Any assessment program must take into account the stress and negative productivity impacts of many EHRs and their associated workflows, Kupfer points out, especially in larger organizations where standardized processes for performance and documentation may make it difficult for individual providers to practice according to their own preferences.
“The goals of any competency assessment program are to improve patient safety, reduce costs, and enhance the health of the population,” he says. “Meaningful reform in this area will necessitate reevaluating current models of health care delivery, in particular the functionality of the EHR and clinical workloads on physician performance.”
“The growth of health care informatics and requirements for meaningful use have given the EHR a central role in daily practice. At the same time, however, the widespread availability of the EHR coupled with remote access means that physicians are expected to answer patient emails, review laboratory results, and respond to other clinical demands, even when off duty. Without addressing the endless workday and reducing the stress of using poorly designed EHRs, meaningful advances in quality and safety will prove elusive.”

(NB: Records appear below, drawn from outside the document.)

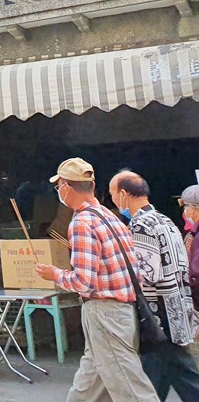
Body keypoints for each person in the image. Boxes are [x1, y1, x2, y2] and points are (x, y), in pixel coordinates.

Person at [35, 158, 160, 402]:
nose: (58, 191)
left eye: (58, 186)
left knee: (132, 391)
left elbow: (84, 282)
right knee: (87, 388)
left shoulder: (81, 222)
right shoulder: (110, 217)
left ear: (67, 187)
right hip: (122, 311)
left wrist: (55, 275)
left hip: (104, 313)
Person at [111, 171, 199, 401]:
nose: (112, 200)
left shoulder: (141, 225)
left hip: (158, 317)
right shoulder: (165, 220)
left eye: (112, 194)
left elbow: (148, 274)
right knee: (159, 377)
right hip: (176, 309)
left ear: (123, 194)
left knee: (183, 376)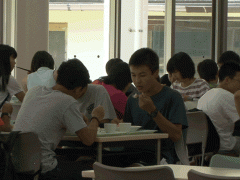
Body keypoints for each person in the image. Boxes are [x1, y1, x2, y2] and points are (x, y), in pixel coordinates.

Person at [13, 59, 105, 180]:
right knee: (93, 169)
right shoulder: (67, 101)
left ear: (56, 77)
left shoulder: (34, 91)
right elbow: (88, 140)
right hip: (44, 171)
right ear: (78, 89)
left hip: (17, 168)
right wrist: (96, 118)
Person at [121, 48, 188, 165]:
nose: (137, 81)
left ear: (156, 72)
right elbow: (127, 135)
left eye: (142, 75)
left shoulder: (172, 97)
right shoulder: (132, 99)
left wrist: (152, 111)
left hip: (164, 159)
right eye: (133, 75)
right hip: (134, 156)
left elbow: (176, 135)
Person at [197, 62, 240, 156]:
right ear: (227, 80)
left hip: (205, 148)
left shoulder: (205, 96)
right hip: (225, 146)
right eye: (239, 81)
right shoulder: (227, 96)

Providers of every age have been extraordinarily vocal about EHR usability problems, and age seems to have little to do with an individual’s inability to overcome built-in workflow obstacles or other organizational roadblocks. Healthcare providers should not automatically assume that the older a physician gets, the less likely he or she will be to adopt new technologies or succeed in innovative care delivery environments.
Rather, physicians should be assessed holistically, based on their overall performance and patient safety records, and all potential quality issues should be considered on their individual merits.
“Older physicians bring valuable skills, clinical expertise, and life experiences that can be gained only by years of practice,” Kupfer concludes. “Younger physicians bring vitality and innovation. Rather than isolating aging physicians, acceptable standards should be developed that can be applied to all physicians, regardless of age, wherever and whenever they work.”